William McGuire took the helm as UnitedHealth Group's CEO in 1991 and is credited with transforming the for-profit company into an industry leader. The value of United's stock increased 8500% under McGuire's leadership.
McGuire earned a reputation as one of the nation's most highly paid executives, with much of the compensation coming from various stock options. On Sunday, the Minnetonka-based company announced McGuire will no longer serve as Chairman of the Board and he'll be gone from the company by December first.
McGuire alone massed nearly $1.8 billion in unexercised stock options, according to estimates cited in the Wall Street Journal.
"A simple way to state this is corporate looting," says Randall Heron, Associate Professor of Finance at Indiana University.
Heron says option back-dating allows executives to buy stock after the fact, so they can pick and choose the most favorable prices.
"...You're choosing the time that makes the grants the most favorable, providing the most value to you and simultaneously misleading the firm's true owners, the shareholders, misleading them and their financial reports and also misleading the IRS and taking tax benefits you shouldn't be receiving," he said.
McGuire's resignation coincided with the public release of a report commissioned by the company. The report found the effective dates for most of the option grants reviewed were wrong and many options were likely backdated. Grants of a million shares to McGuire and half a million to Chief Operating Officer Stephen Hemsley in 1999 were likely backdated. Grants to new hires and people receiving promotions were backdated as a matter of policy.
Questions about the practice at United came to light in March of this year in a Wall Street Journal article entitled, "The Perfect Payday."
The newly released report concludes United lacked adequate internal controls for granting stock options.
Hemsley, United's President and Chief Operating Officer, will take over as CEO on or before December 1st. The company also instituted several changes to its corporate governance structure, including the creation of a new Chief Legal Officer position and senior-level ethics and administrative officers.

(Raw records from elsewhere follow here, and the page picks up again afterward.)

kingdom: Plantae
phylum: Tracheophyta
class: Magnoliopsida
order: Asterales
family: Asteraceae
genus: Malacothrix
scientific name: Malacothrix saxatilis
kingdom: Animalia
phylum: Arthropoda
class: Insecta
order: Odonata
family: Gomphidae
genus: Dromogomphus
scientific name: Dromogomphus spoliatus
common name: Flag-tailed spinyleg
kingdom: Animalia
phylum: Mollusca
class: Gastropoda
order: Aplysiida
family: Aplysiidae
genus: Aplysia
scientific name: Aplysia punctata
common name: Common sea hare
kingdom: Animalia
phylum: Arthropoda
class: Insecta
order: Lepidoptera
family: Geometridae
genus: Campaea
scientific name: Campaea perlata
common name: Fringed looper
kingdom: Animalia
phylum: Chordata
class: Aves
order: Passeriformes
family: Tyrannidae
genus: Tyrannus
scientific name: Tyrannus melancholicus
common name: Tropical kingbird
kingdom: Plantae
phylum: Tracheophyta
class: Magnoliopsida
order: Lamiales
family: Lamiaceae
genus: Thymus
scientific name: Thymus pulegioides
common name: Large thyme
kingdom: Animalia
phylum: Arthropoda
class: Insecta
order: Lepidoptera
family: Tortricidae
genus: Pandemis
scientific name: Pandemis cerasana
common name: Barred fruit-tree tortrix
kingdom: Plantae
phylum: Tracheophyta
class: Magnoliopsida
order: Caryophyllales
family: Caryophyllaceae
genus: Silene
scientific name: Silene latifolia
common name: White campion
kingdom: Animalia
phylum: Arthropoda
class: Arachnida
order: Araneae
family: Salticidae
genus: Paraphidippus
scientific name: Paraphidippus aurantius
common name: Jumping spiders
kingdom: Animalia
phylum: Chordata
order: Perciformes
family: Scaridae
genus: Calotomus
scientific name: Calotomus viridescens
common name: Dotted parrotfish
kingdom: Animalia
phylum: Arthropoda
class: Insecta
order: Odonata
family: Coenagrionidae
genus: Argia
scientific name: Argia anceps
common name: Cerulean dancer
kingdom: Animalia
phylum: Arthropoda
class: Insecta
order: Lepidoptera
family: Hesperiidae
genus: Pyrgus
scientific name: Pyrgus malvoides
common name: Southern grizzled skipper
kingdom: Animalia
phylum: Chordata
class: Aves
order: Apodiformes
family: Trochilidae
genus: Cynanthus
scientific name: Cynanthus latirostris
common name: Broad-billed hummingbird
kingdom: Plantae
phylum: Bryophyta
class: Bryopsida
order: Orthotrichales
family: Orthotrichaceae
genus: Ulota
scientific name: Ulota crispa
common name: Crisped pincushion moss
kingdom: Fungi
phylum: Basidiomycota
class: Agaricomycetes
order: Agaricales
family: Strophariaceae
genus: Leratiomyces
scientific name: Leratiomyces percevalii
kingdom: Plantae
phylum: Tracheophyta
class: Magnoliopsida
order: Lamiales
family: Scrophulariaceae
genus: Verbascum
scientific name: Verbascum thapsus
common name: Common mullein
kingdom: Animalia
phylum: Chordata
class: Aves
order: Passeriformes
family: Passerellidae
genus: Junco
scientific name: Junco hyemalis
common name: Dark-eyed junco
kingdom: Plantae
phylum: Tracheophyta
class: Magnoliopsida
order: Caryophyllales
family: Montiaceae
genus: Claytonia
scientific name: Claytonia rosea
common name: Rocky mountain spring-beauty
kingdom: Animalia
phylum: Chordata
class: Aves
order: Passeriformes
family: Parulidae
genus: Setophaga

McGuire and others caught up in the backdating, including the new CEO have or are expected to agree to re-price their stock options to annual market highs for each of the years in question. The purpose of the re-pricing is to eliminate financial benefit from the backdating.
University of Minnesota Professor Roger Feldman, a healthcare economist, views the developments at United as positive for investors, particularly the move to re-price the stock options in question.
"This is good for the shareholders in two ways. Number one, it simply means that the company's profits are going to be higher and number two, it helps to remove the taint of the backdating scandal. So I think that was a positive step," he says.
It is unclear how McGuire's departure and the other changes might effect shareholder lawsuits against the company and several investigations including one by the Securities and Exchange Commission. Jacob Frenkel a former SEC attorney now in private practice, says those involved face several potentially serious legal problems.
"The outstanding question is whether the SEC will bring civil cases against them, whether federal prosecutors (will bring cases) against them or possibly the state attorney general also bringing cases," he says.
The UnitedHealth Group case has become one of the most prominent stock option back-dating cases in the nation not only because of the amount of money involved, but also because United operates in the health care industry where costs have been sky rocketing.
Analysts point out that unlike other corporate scandals involving companies such as Enron, the back-dating controversy is not related to United's core business which most analysts predict is likely to remain strong.